I don’t think anyone knows what he future will hold for health care. I tend to think that there will be universal health care at some point, but we may not be able to ever afford that. Not to mention that any move in that direction would be likely opposed by both the health insurance and physician lobbies, Kaiser, etc.
“Weren’t” is actually correct, though you seem to be making fun of it. It’s the subjunctive mood.
Stop throwing stuff like facts and reality around. Bit fat stupid guys like Mikey Moore hate that.
Do you think that when you type like this, it helps you win the debate?
I don’t understand Romney’s argument that this will “cost jobs” - given healthcare will expand to include at least another 30 million citizens isn’t that a straight admission of huge inefficiencies in the current system?

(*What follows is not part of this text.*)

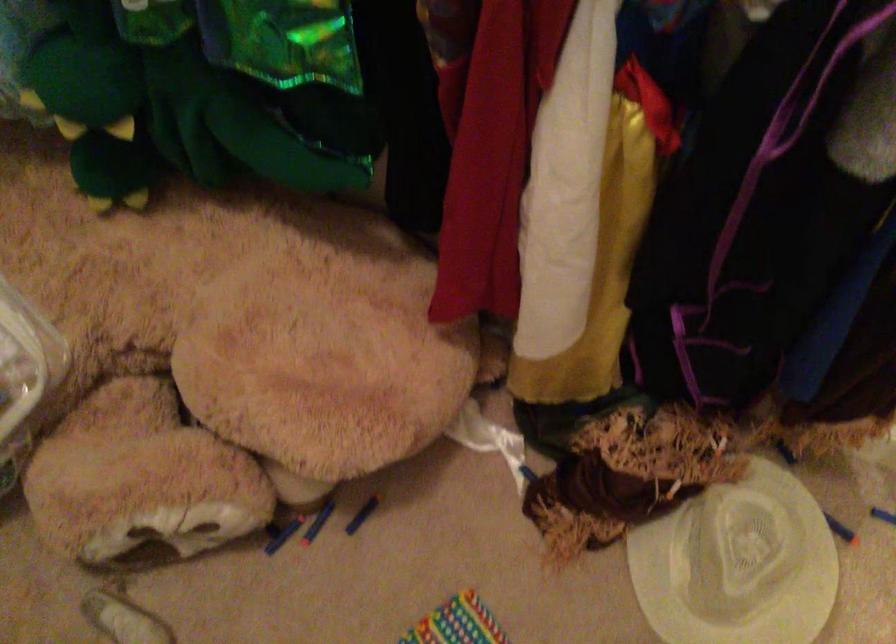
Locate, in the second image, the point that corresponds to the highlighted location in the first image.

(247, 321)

His argument, I think, is that “job creators” will stop hiring new employees and will fire the ones they have now, rather than offering them health insurance or paying the fines for not offering them health insurance.
I have not read an explanation for why he didn’t think this was a problem in his own state when he fought for and won a similar health care law.
Well, I’m kinda struggling on the maths; if 50 million have not been covered, that means 250 have been.
Add 30 million to 250 and that looks a lot like 12% more business, not allowing for the likelihood that many of the 30 million will possibly need services more than the existing customer base (at least to begin with), or that Medicare already deals with the needs of a chunk of the 250 million. You have to be looking at 20%+ more work for many services. And this is going to “cost jobs”?
Hey, don’t ask me to *defend *his argument. I can only present it, as I understand it. Don’t go confusing the issue with your messy facts, now!
Sorry! Just thinking out loud. I suppose it makes sense to think it will cost managerial/admin jobs.